Partnering with Big Reuse to get the scraps composted, Astoria Pug oversees eight — soon to be nine — drop-off sites in Queens, and offers free organics pick-up for about a dozen residents.
One of his neighbors who relies on the pick-up service is 87 years old, he said, and her closest drop-off site is nine blocks away — too far for her to walk. Another is a single mom who can’t find time in her busy schedule to stop by a drop-off location, but wants to participate.
“We try to make it accessible,” Reyes said. “I’m the first to tell you Astoria Pug shouldn’t be around. We shouldn’t have to rely on a group of volunteers to do the heavy lifting. We shouldn’t have to have residents donating money to an environmental cause because the city isn’t doing their part.”
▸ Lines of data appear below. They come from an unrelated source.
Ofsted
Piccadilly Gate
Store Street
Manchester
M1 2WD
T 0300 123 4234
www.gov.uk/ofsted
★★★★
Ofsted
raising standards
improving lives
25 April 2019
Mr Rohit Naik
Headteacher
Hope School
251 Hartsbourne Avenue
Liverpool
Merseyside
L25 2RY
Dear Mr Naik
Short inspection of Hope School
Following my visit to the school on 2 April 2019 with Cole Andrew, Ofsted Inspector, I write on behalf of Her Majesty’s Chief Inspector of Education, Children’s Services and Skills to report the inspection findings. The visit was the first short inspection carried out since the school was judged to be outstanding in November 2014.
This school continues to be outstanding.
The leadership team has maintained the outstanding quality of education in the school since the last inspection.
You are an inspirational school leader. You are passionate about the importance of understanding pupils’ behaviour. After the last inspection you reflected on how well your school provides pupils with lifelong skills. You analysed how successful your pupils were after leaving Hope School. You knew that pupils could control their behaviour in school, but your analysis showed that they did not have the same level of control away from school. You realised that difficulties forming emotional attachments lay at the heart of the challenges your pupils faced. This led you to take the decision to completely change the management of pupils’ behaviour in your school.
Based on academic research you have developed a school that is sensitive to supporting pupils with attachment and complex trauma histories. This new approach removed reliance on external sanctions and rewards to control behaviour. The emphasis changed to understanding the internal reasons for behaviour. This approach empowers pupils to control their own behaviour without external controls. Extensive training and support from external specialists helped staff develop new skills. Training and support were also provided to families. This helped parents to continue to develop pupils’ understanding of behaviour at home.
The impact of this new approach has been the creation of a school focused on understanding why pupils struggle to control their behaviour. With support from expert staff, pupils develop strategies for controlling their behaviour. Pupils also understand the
Through the city’s voluntary curbside composting pilot program, some residents receive a brown bin for their food scraps, which DSNY picks up. The program reaches seven community districts — four in Brooklyn, two in Manhattan and one in The Bronx — for now but requires participants to opt in to expand. Once there’s enough interest, the service can theoretically spread to a new neighborhood.
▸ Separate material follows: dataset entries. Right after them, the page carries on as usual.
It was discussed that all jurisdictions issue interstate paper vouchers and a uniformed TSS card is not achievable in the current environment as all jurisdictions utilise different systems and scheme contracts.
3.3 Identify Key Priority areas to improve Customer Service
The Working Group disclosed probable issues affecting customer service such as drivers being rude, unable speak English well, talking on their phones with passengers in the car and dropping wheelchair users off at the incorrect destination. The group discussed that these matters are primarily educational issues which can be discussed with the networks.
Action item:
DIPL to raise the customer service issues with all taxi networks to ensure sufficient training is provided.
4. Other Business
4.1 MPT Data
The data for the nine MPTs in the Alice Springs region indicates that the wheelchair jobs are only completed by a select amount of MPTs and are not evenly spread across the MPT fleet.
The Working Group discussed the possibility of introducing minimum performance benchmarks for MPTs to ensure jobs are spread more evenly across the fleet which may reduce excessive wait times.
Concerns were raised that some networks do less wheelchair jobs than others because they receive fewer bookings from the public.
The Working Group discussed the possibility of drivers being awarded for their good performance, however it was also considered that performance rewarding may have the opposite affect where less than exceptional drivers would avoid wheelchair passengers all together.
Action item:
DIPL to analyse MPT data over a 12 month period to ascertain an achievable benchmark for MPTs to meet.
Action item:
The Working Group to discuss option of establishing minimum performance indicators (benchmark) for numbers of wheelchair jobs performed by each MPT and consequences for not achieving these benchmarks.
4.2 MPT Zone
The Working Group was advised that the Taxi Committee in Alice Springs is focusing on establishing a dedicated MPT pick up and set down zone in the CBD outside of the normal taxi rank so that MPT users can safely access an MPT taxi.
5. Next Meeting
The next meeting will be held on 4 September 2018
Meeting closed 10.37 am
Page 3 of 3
Thirty-seven more districts are eligible for curbside composting but have not received service, according to DSNY figures. And renters who live in buildings with at least 10-units must get property managers to sign up before they’re eligible.
Building managers and homeowners will also have to figure out how to store a separate waste stream. But there are plenty of examples of how different multi-family buildings are already doing that and encouraging residents to separate their organic waste.
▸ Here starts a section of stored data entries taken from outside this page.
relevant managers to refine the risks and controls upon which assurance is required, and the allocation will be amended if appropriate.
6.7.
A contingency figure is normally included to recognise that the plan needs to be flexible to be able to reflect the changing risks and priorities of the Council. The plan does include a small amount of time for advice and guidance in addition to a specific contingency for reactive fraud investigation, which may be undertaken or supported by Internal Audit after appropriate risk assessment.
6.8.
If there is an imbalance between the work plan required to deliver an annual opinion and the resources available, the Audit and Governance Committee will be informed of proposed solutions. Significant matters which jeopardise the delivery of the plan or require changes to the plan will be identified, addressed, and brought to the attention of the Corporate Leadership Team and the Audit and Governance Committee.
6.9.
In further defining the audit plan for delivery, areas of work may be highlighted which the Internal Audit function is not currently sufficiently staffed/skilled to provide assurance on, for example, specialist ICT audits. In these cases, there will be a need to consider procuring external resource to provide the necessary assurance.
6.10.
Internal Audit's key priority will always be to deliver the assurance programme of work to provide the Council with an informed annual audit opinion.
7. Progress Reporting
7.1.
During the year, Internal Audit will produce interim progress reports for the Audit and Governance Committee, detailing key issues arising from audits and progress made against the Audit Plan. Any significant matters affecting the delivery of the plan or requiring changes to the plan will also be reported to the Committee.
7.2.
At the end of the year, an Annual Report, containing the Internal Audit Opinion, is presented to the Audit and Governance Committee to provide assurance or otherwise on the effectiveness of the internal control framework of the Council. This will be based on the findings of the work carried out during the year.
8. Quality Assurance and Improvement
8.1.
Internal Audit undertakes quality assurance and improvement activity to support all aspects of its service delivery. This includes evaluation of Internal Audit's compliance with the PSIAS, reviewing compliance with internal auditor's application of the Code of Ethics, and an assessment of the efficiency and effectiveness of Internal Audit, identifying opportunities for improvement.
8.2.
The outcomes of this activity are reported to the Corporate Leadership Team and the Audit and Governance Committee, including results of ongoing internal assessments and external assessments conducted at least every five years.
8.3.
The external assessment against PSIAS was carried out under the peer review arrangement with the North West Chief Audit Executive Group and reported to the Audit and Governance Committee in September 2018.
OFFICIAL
“Unless they make it mandatory for buildings to offer this to tenants, and comply and put out the brown bins — just as every building management is required to put out metal, glass and plastic and source separate it — we just don’t know how you can scale up composting to the point that it has a real climate impact in New York City,” said Justin Wood, director of policy for New York Lawyers for the Public Interest.
Nina Planck Kaufelt, 51, a writer and farmers market entrepreneur, worked out a system in her brownstone in Greenwich Village. She keeps a one-gallon container of compost on her counter and on her terrace, two five-gallon buckets sit, waiting for a $25-per-bucket pick-up by the bicycle-powered small business, Reclaimed Organics.
“I pay for it because it’s a value of mine,” Kaufelt said. “I think it should be a public service… Sanitation is a very ancient human problem. It’s health, it’s the beauty of the neighborhoods. Composing just relates very clearly to the health of the environment, and also the health of farmland because we waste all the nutrients by putting them in a landfill.”